All my extra money is going into my horse !! But I enjoy it very much.. Good luck


----------



## acorn92x (9 January 2015)

All of the above advice is very good. 

With regards to shoeing them, a lot of the decision on whether to shoe/not is based on the condition and confirmation of the animals hooves, as well as what you intend to do with him/her. If the horse is slightly flat footed etc, it is highly likely they will do better with shoes. I would also look at the terrain where you live. Are there lots of stony paths? What are your fields like? If there are lots of stones or the terrain is uneven or tricky, the horse might be better with shoes as stones can make some barefoot horses a little footsore. Bear in mind the cost of shoes vary greatly throughout the country. In the South East where I live, the cost of a full set of shoes is between £65-£75 so this is a lot of money every 6-8 weeks! That's not factoring in additional costs should the horse pull a shoe etc either! 

Welsh Cobs are hardy animals so don't need to be rugged up to the eyeballs. How you rug the animal, again, depends on it's lifestyle and how you choose to keep it, EG: Will it live out 24/7 or just during the day etc? I would personally have rugs that I would put on it if it were to rain. This would purely be for convenience as I do not have the time to sluce mud off, and dry a wet horse when I want to ride. This aside, Welsh cobs are more than capable of living out 24/7 without a rug, providing the animal is not clipped, has access to natural shelter and good quality forage (But that also applies to a huge number of horses - whatever did we do in the days before rugs etc?!). 

On a side note, if this is your first horse, whether you choose to go DIY or whether you want someone to do literally everything for your horse and you just turn up and ride (Full livery), I would advise that you keep the horse on a good, reputable livery yard, with a knowledgeable yard manager who you can go to for advice if you need it. There is no substitute for good advice from a person who knows what they are talking about! 

Whatever you choose to do though, best of luck! I hope you have many years of fun and happiness with your new friend


----------



## Louiseandmaddie (9 January 2015)

acorn92x said:



			All of the above advice is very good. 

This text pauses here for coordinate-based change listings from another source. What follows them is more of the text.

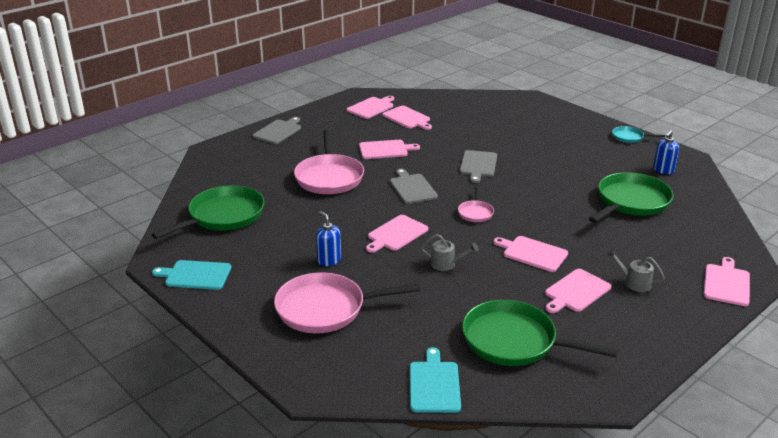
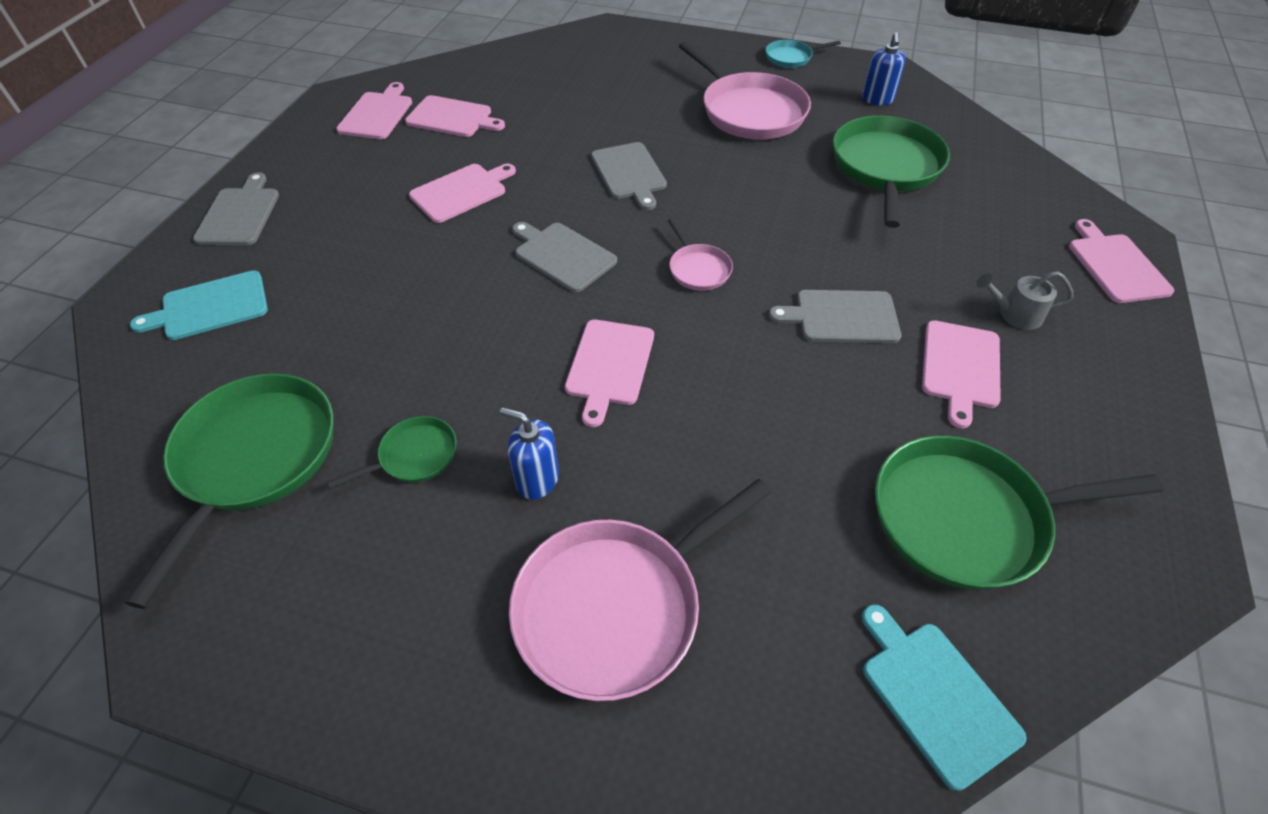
camera: 30 degrees left, 20 degrees up
(195, 275) = (291, 650): turquoise cutting board -> turquoise cutting board (210, 306)
(285, 236) = (414, 456): none -> green pan
(329, 177) = (404, 284): pink pan -> pink pan (749, 111)
(446, 264) = (737, 396): grey watering can -> none
(532, 253) = (842, 317): pink cutting board -> grey cutting board

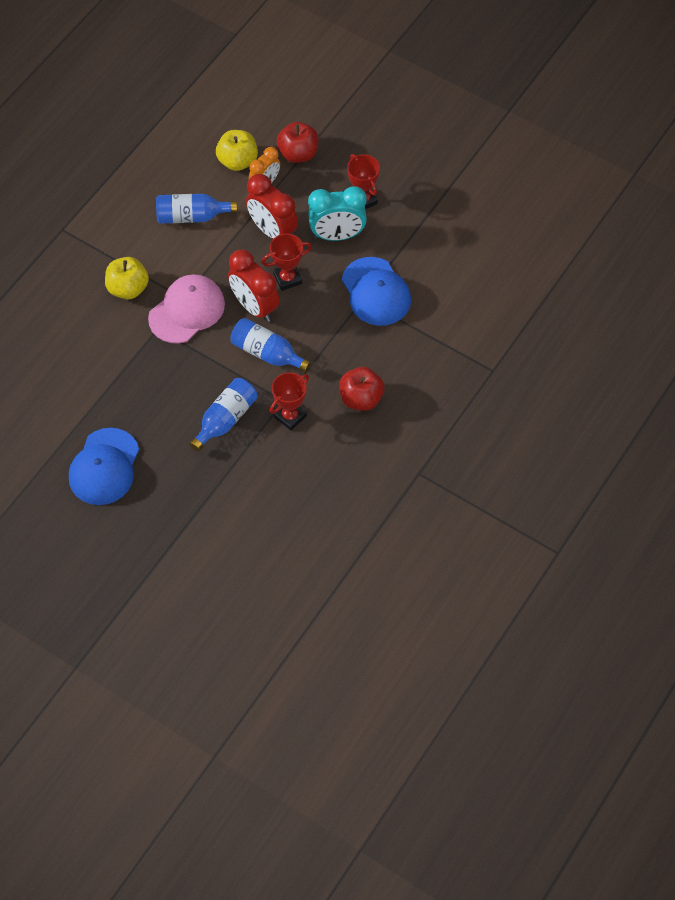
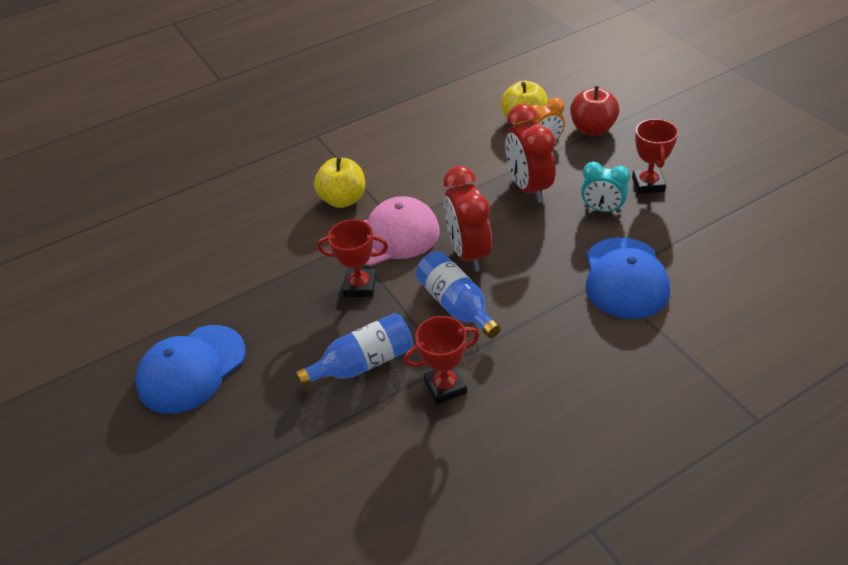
camera: 30 degrees right, 15 degrees down
(191, 216) = (449, 155): blue bottle -> none
(287, 278) = (522, 236): red trophy -> red trophy (360, 286)
(337, 235) = (602, 209): turquoise clock -> turquoise clock, size x0.63
(361, 399) = (550, 396): red apple -> none

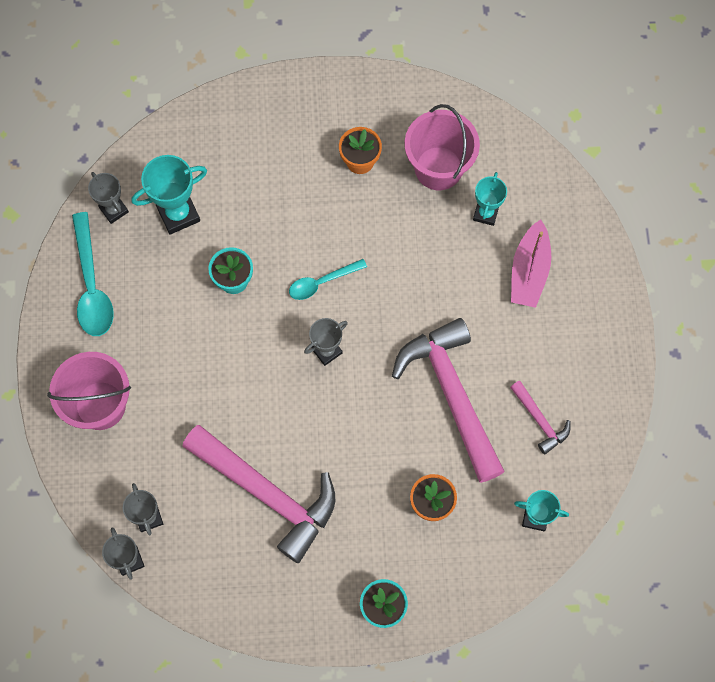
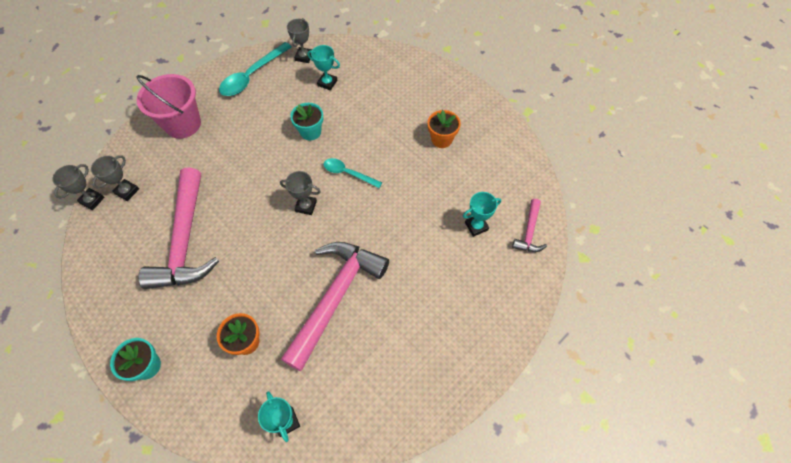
camera: 50 degrees right, 10 degrees down
(178, 214) = (327, 83): turquoise trophy -> turquoise trophy, size x0.64
(438, 168) = (478, 180): pink bucket -> none
(529, 271) = (463, 280): pink boat -> none
(540, 420) = (363, 368): pink hammer -> pink hammer (529, 232)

With regards to shoeing them, a lot of the decision on whether to shoe/not is based on the condition and confirmation of the animals hooves, as well as what you intend to do with him/her. If the horse is slightly flat footed etc, it is highly likely they will do better with shoes. I would also look at the terrain where you live. Are there lots of stony paths? What are your fields like? If there are lots of stones or the terrain is uneven or tricky, the horse might be better with shoes as stones can make some barefoot horses a little footsore. Bear in mind the cost of shoes vary greatly throughout the country. In the South East where I live, the cost of a full set of shoes is between £65-£75 so this is a lot of money every 6-8 weeks! That's not factoring in additional costs should the horse pull a shoe etc either! 

Welsh Cobs are hardy animals so don't need to be rugged up to the eyeballs. How you rug the animal, again, depends on it's lifestyle and how you choose to keep it, EG: Will it live out 24/7 or just during the day etc? I would personally have rugs that I would put on it if it were to rain. This would purely be for convenience as I do not have the time to sluce mud off, and dry a wet horse when I want to ride. This aside, Welsh cobs are more than capable of living out 24/7 without a rug, providing the animal is not clipped, has access to natural shelter and good quality forage (But that also applies to a huge number of horses - whatever did we do in the days before rugs etc?!). 

On a side note, if this is your first horse, whether you choose to go DIY or whether you want someone to do literally everything for your horse and you just turn up and ride (Full livery), I would advise that you keep the horse on a good, reputable livery yard, with a knowledgeable yard manager who you can go to for advice if you need it. There is no substitute for good advice from a person who knows what they are talking about! 

Whatever you choose to do though, best of luck! I hope you have many years of fun and happiness with your new friend 

Click to expand...


Thank you Gays that's really helpful,  exactly the sort of thing I was looking for. :-D


----------



## Smogul (10 January 2015)

acorn92x said:



			Welsh Cobs are hardy animals so don't need to be rugged up to the eyeballs. How you rug the animal, again, depends on it's lifestyle and how you choose to keep it, EG: Will it live out 24/7 or just during the day etc? I would personally have rugs that I would put on it if it were to rain. This would purely be for convenience as I do not have the time to sluce mud off, and dry a wet horse when I want to ride. This aside, Welsh cobs are more than capable of living out 24/7 without a rug, providing the animal is not clipped, has access to natural shelter and good quality forage

Click to expand...

Remember it all depends on the animal. OH's Section D dropped weight drastically at the first hint of cold or wet weather, had lousy feet and did not sleep when kept out 24/7. Fantastic temperament but very high maintenance. Personally I would look for a horse, not a breed!


----------



## Tally-lah (11 January 2015)

I have a welsh cob, she is a amazing. However, she needs a full set of shoes, she gets incredibly foot sore without shoes. She is quite forward going and gets hot quick so has to be clipped out, which means she then needs to be rugged up as she also gets cold quick! She loses condition fast and needs two feeds per day to keep weight on, we call her our TB in a Welsh's body. 

My point is that each horse is different and it is very hard to tell what they will or wont need before you actually have the horse.


----------



## Merlin11 (11 January 2015)

I had a15 2 welsh cob part bred and am a similar size to you and he suited me fine. He lived out 24/7 very happily. I only put a light weight rug on if very wet and I wanted to keep him clean for riding. He did have shoes but that was mainly because I bought him shod and I rode in forest which is quite stony. He was forward going but also sensible.  He had a wonderful character but a bit cheeky at times. I mainly had him at home so costs weren't too high. I would guess around £100-200 per month. I now have a 14 2 highland who has still to be backed but he is chunkier than the welshie was. Good luck.


----------



## Louiseandmaddie (12 January 2015)

Thankyou all.
 I love welsh cobs, i've had two on long term loans before as well as other breeds and types and although the welshies are complicated and quirky almost to a fault they are such loyal, loving, beautiful horses with fantastic personalitys and i have always got on really well them so fingers crossed i'll be looking for my new best friend very soon. soooo excited x


----------